Here I want to share a recipe. I make it and I like its taste. Hope you will like it.
*Ingredients*
2 cups all-purpose flour
3/4 cup sugar, plus more for sprinkling
2 1/2 teaspoons baking powder
1 teaspoon finely grated orange zest
1 teaspoon freshly grated nutmeg
1/2 teaspoon fine salt
1/2 cup unsalted butter (1 stick), cold and diced, plus more for cooking
3/4 cup currants
2 large eggs, slightly beaten
2 to 3 tablespoons buttermilk
Melted butter, for cooking
*Directions*
Whisk the flour, sugar, baking powder, zest, nutmeg and salt in a medium bowl. Rub in the butter with your fingertips until the mixture looks sandy. Stir in the currants. Beat the eggs and 2 tablespoons of the buttermilk together. Stir into the dry ingredients to make a shaggy dough, add more buttermilk if the dough is dry. Gather dough into a disk, wrap in plastic wrap and refrigerate for 1 hour.

Roll the dough on a floured workspace into a piece about 1/4-inch thick. Cut into 2 to 3- inch rounds.

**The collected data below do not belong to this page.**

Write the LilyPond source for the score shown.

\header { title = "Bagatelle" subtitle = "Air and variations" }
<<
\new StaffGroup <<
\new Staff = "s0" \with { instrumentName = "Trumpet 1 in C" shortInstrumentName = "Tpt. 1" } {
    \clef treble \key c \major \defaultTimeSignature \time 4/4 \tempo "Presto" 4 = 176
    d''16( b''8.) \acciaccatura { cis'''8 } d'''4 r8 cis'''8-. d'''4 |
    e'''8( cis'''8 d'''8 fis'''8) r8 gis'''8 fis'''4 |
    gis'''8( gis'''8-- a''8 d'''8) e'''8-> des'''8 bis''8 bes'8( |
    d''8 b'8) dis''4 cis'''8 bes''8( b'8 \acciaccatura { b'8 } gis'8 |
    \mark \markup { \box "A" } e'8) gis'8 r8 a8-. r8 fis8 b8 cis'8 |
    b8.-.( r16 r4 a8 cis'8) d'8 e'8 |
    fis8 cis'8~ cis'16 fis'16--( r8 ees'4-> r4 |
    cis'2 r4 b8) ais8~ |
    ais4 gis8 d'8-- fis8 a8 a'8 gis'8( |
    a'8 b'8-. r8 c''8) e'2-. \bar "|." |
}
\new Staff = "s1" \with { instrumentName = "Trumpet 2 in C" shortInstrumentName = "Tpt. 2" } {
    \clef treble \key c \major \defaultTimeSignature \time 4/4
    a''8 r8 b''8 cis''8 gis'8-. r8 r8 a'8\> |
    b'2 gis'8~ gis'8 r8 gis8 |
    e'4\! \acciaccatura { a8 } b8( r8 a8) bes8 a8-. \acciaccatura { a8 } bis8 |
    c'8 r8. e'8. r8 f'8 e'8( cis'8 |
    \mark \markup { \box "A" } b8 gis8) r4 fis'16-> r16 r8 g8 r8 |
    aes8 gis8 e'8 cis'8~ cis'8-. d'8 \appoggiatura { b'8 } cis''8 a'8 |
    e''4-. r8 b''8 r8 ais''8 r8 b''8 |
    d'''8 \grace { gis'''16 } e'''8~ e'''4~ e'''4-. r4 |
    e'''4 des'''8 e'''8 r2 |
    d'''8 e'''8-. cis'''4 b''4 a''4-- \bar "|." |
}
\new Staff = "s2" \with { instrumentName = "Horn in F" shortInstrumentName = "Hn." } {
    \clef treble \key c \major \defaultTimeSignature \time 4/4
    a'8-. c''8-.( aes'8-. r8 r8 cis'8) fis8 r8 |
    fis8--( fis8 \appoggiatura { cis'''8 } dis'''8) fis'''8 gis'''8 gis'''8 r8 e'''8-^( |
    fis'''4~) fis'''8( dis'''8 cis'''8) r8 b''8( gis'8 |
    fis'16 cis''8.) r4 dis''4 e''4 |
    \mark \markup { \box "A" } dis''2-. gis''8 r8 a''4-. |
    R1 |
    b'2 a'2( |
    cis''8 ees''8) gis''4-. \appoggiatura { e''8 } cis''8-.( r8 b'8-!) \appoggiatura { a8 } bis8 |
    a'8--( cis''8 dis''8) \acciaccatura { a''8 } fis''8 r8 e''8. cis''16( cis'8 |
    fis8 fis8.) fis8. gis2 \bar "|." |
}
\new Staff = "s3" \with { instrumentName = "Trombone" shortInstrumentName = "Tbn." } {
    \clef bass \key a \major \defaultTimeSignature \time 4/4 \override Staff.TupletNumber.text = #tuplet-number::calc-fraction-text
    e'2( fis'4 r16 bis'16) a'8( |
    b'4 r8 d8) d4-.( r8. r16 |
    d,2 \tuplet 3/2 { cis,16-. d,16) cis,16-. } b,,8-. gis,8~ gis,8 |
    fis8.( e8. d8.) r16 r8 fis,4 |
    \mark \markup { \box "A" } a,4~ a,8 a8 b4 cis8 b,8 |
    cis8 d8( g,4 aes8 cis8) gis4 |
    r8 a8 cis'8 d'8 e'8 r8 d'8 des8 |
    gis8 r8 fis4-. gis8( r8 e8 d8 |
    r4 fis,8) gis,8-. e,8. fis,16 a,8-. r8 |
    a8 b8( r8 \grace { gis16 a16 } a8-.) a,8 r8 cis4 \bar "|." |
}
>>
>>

Heat a griddle or frying pan over medium-low heat. Brush the pan surface with butter. Cook the cookies until slightly brown and cooked through, about 4 to 5 minutes on each side. Transfer to a rack, sprinkle with sugar and cool. Store in a cookie tin.

----------


## elenekaterrr

I like cookies very mush so I appreciate for this recipe!

----------


## jk-oscar

> Here I want to share a recipe. I make it and I like its taste. Hope you will like it.
> *Ingredients*
> 2 cups all-purpose flour
> 3/4 cup sugar, plus more for sprinkling
> 2 1/2 teaspoons baking powder
> 1 teaspoon finely grated orange zest
> 1 teaspoon freshly grated nutmeg
> 1/2 teaspoon fine salt
> 1/2 cup unsalted butter (1 stick), cold and diced, plus more for cooking
> ...


After leaving Italy, I haven't eaten European food for quite some time. Thanks for the menu. In the future, I think I'll be able to cook my own food.

----------


## Lovecooking

I'll try this recipe, thanks very much :)

----------